Giray beni delirtmek için elinden geleni yapıyordu. Ama boyun eğmeyecek, onunla uğraşacaktım. Giray en nefret ettiği şey gıdıklanmaktı. Küçükken onu gıdıklayarak istediğim her şeyi yaptırırdım. Üstüne bir de ağlardı. Bunları hatırlatmam ise hiç hoşuna gitmezdi. Bunları bilmem tabiki benim avantajımaydı. Giray'a biraz daha masaj yapıp en savunmasız anını beklemeye başladım. On dakika sonra kendini bırakmıştı ve düşmanlara açık hale gelmişti. Ellerimi yavaş yavaş beline doğru getirdim. Bingo. Giray'ı gıdıklamak en sevdiğim şeylerden biriydi. Küfür edip ellerimi çekmem için tehdit edip duruyordu. Peki Anka boyun eğer miydi? Asla. Ellerimi iyice yerleştirip gıdıklamaya devam ettim.
- Anka ben senin... çek ellerini yoksa çok fena olacak. Anka kime diyorum ben.
- hayır abicim. Ben gayet eğleniyorum.
- ahahahahaha . Anka bırak beni. Hadi ama... ahahah... sevmediğimi biliyorsun.
- ahhahaha biliyorum.
On dakika boyunca hiç durmadan abimi gıdıkladım. Ben inanılmaz derecede eğlenirken o son derece sinirliydi.
Gıdıklamayı bıraktığımda bir süre kendine gelemedi. Vücudu kasılmış, çenesi gülmekten ağrımıştı. Birden kendimi kötü hissettim. Annem ve babam vefat etmişti ama biz burda gülüyorduk. Onlara ihanet etmişim gibi gelmişti. Giray kendine gelince yüzümdeki ifadeyi fark etti.
- iyi misin Anka?
- annem ve babama ihanet etmişim gibi hissettim.

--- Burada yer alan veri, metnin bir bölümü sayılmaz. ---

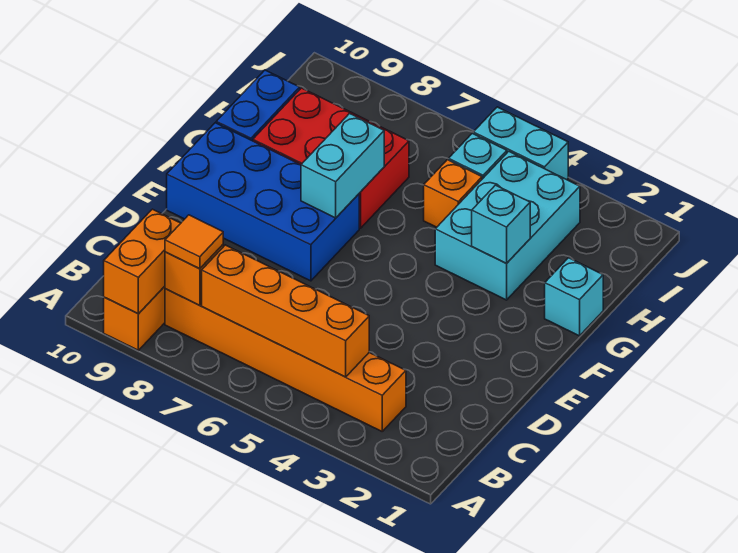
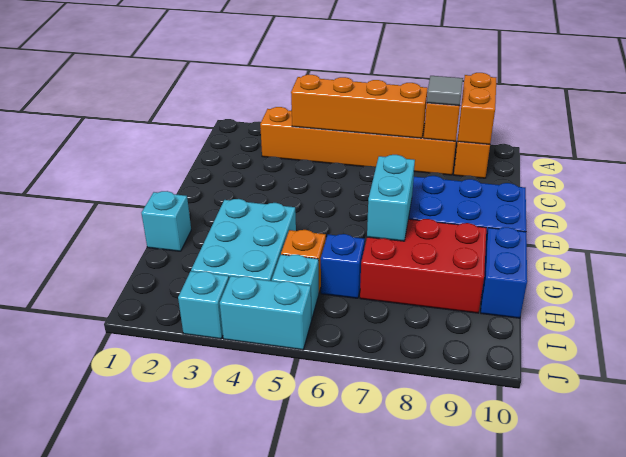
orange 1x1 tile [165,215,223,269] -> grey 1x1 tile [427,76,463,106]
cyan 1x1 brick [472,185,530,263] -> cyan 1x1 brick moved to [178,271,229,339]
none -> blue 1x1 brick [321,234,365,298]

- Anka onları hiç unutmayacağız. Asla. Ama gülmek, ağlamak, mutlu olmak bunları yaşamak zorundayız. Onları gururlandırmak zorundayız.
- ben... odama kapandığım için özür dilerim.

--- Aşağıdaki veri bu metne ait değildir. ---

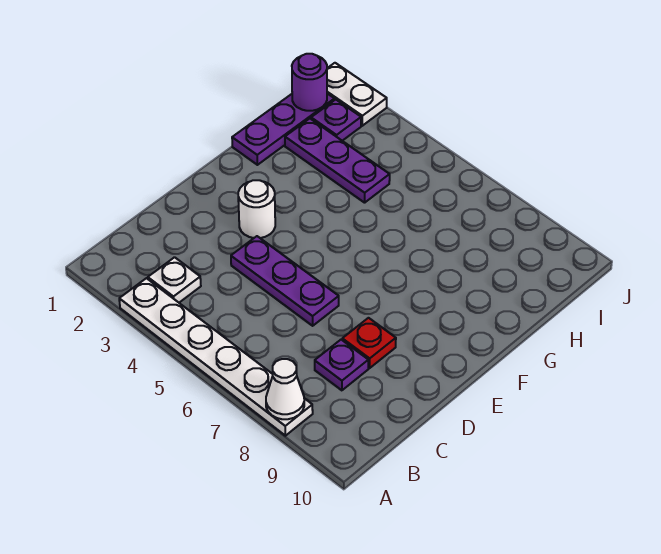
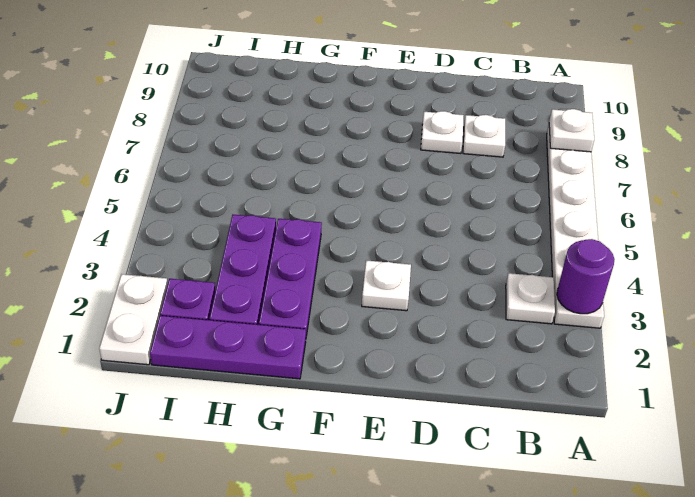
white 1x1 cone [266,359,304,419] -> white 1x1 plate [549,109,594,152]
purple 1x1 plate [315,340,368,390] -> white 1x1 plate [463,115,505,157]
purple 1x3 plate [231,236,339,326] -> purple 1x3 plate moved to [259,219,322,336]
red 1x1 plate [342,318,396,368] -> white 1x1 plate [421,111,464,154]
white 1x1 round brick [238,180,275,238] -> white 1x1 plate [362,260,411,311]
purple 1x1 round brick [292,54,327,111] -> purple 1x1 round brick moved to [557,239,615,314]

- yas tutmak istemen çok normal Anka özür dileme.
- hadi anlat bana. Neler yaptın iki yıl boyunca? Okul diplomam çıktı mı? Arkadaşlarım beni merak etti mi? Kaan kim? Böyle bir arkadaşın olduğunu hatırlamıyorum.
- öncelikle şirketi devraldım. Babamın değer verdiği insanlar hariç herkesi işten çıkardım ve kendime göre bir düzen kurdum. Yeni ayakkabılar tasarladım. Hastanede başındayken çok zamanım oldu. Her gün yeni bir ayakkabı tasarımı ile şirkete gittim. Üretilince de ilk sana gösterdim. Ayakkabıları ne kadar çok sevdiğini biliyorum. Diğer soruna geçince lise diploman çıktı. Odanda çekmecede. Arkadaşların da hafta da bir seni ziyarete geldiler ama aradan zaman geçince pek kimse gelmez oldu. Sadece deniz  gelmekten hiç vazgeçmedi. Hala arıyor beni ama kimseyle görüşmek istemediğin için açmadım. Bence onunla görüşmelisin. Kaan'a gelecek olursak onunla hastanede tanıştık. Ben senin başında o da dedesinin başında bekliyordu. Kantinde karşılaşınca birbirimize selam verdik. Bir iki hafta sonra muhabbet etmeye başladık. Kaan çok iyi biri. Sonra dedesini kaybedince hastaneye bir daha gelmedi. Konuşmalarımızdan yola çıkarak evini buldum ve ona iş teklif ettim. İki yıl boyunca senin uyanacağından ne zaman şüphe duysam beni tekrar ikna etti. Uyanacağına inanmamı sağladı. Gerçek dostum oldu. Bu evde yaşamadım Anka. Bu kadar anının içinde yaşayamadım. Biz de Kaan la bir ev tuttuk. Her gün Benimle birlikte seni Ziyarete geldi. Şirkette onunla çok iyi işler yaptık ve büyüdük. Nasıl desem o bir dahi.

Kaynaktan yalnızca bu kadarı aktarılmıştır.